**DOCUMENT EXCERPT**

↓↓↓

--- title: "Linear Regression -- Part 2" author: "Evan L. Ray" date: "September 29, 2017" output: ioslides_presentation --- ```{r setup, include=FALSE} knitr::opts_chunk$set(echo = FALSE) require(ggplot2) require(dplyr) require(tidyr) require(readr) ``` ## Wrap Up for Wednesday's Lab ```{r, message=FALSE, echo = FALSE} wildfires <- read_csv("https://mhc-stat140-2017.github.io/data/sdm4/Wildfires_2012.csv") names(wildfires) <- c("num_fires", "years_since_1985", "ave_acres_burned") wildfires <- mutate(wildfires, year = years_since_1985 + 1985) wildfires <- arrange(wildfires, year) ``` ```{r, echo = TRUE} linear_fit <- lm(ave_acres_burned ~ years_since_1985, data = wildfires) coef(linear_fit) ``` * Predicted average number of acres burned in 1985 is 19.6 ```{r, echo = TRUE} linear_fit_year <- lm(ave_acres_burned ~ year, data = wildfires) coef(linear_fit_year) ``` * Predicted average number of acres burned in year 0 is -4390 ## What's going on?

↑↑↑

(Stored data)
↓↓↓

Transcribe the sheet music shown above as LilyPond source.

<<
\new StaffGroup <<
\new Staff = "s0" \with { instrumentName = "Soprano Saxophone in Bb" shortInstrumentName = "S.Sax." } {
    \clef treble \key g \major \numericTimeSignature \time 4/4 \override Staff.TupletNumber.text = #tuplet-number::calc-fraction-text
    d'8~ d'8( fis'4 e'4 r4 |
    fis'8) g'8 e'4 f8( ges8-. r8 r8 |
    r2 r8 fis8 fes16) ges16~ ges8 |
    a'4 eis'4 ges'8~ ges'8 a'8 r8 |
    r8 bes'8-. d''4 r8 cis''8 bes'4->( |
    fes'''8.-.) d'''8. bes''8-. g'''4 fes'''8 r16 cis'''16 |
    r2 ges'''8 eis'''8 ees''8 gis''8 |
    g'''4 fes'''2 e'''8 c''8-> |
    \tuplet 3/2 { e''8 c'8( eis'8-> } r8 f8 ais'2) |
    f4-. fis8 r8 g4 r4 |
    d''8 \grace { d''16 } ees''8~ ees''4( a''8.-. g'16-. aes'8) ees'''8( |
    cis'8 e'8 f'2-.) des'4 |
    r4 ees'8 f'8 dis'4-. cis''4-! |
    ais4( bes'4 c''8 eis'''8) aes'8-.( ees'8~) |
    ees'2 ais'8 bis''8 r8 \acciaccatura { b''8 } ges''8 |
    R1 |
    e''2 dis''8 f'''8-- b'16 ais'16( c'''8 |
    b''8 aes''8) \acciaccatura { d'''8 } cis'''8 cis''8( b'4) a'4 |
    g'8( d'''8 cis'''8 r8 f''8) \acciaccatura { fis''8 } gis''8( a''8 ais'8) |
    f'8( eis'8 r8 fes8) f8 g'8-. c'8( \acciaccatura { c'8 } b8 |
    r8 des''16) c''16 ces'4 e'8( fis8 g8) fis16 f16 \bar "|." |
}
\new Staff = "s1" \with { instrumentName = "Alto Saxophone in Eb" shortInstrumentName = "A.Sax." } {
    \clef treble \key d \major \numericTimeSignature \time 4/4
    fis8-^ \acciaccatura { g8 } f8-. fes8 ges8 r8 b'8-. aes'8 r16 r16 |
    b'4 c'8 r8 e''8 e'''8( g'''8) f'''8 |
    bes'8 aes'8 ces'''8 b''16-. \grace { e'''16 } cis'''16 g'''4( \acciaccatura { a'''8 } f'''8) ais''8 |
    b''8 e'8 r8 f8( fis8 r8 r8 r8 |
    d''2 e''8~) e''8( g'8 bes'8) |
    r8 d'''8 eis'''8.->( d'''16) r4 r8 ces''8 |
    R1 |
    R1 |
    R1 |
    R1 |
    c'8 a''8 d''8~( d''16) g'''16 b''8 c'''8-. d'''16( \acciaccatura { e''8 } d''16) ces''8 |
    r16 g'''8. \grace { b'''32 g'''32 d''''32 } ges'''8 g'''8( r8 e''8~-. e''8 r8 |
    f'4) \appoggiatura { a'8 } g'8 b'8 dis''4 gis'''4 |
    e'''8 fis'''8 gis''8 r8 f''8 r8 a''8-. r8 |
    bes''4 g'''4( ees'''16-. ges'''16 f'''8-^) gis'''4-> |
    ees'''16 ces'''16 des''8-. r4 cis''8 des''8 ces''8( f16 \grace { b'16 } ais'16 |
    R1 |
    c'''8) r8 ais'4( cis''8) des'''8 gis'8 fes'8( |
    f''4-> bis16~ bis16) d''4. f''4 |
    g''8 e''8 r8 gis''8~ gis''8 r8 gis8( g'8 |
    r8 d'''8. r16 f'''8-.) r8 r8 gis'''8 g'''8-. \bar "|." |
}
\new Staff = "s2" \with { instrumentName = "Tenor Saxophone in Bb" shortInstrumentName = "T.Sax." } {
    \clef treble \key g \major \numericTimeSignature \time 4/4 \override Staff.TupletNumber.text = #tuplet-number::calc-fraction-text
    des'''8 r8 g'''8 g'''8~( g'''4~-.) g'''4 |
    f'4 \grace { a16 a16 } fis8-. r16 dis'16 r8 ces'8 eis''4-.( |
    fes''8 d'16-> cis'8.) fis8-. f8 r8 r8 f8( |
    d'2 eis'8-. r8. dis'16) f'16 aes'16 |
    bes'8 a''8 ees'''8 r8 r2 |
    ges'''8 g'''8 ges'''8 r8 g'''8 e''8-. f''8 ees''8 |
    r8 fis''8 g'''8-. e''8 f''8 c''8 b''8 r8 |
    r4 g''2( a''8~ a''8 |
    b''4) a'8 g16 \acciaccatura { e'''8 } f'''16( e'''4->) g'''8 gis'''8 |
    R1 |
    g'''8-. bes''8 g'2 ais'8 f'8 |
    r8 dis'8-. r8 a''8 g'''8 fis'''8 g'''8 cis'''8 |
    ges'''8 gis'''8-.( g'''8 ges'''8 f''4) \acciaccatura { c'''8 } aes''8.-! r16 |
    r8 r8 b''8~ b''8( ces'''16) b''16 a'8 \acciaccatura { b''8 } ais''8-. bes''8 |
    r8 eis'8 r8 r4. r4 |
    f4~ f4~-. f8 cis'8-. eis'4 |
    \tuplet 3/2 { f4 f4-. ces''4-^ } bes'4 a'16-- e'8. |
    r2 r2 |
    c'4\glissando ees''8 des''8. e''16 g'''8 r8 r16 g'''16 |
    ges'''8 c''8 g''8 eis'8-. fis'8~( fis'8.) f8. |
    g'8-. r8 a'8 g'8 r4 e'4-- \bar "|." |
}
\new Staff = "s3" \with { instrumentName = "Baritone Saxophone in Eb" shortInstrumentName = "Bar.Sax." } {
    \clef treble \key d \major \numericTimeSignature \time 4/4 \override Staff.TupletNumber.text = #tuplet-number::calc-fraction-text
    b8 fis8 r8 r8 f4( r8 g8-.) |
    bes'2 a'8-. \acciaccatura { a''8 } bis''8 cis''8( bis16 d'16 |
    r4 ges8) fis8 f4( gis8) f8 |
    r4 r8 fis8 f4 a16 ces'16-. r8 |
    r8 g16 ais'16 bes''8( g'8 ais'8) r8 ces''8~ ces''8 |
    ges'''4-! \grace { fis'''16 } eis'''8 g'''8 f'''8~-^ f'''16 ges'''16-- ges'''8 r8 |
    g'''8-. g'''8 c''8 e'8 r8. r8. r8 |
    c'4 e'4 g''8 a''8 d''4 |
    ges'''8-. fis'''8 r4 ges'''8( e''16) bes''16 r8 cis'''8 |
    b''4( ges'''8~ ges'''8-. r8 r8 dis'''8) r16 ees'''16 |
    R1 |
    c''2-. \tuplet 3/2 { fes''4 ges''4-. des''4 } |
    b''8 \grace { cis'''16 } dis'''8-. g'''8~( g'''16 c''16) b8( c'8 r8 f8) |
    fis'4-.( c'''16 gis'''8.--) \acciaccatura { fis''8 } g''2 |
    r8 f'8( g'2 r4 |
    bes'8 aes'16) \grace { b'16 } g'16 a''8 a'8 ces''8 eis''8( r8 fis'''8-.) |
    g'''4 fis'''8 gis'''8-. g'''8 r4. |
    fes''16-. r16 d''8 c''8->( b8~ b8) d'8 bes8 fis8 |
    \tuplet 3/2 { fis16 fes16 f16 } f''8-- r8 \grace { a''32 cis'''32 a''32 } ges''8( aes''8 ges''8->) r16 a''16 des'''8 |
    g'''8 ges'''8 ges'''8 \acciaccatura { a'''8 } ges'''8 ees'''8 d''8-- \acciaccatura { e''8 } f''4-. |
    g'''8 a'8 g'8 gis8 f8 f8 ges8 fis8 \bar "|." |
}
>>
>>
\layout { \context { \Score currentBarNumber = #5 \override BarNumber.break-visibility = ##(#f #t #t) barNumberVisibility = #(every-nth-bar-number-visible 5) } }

↑↑↑

**EXERCISE INSTRUCTIONS**
According to the linear regression text, what is the predicted average number of acres burned in 1985? The records are separate material from the text.

**WRITTEN RESPONSE**
19.6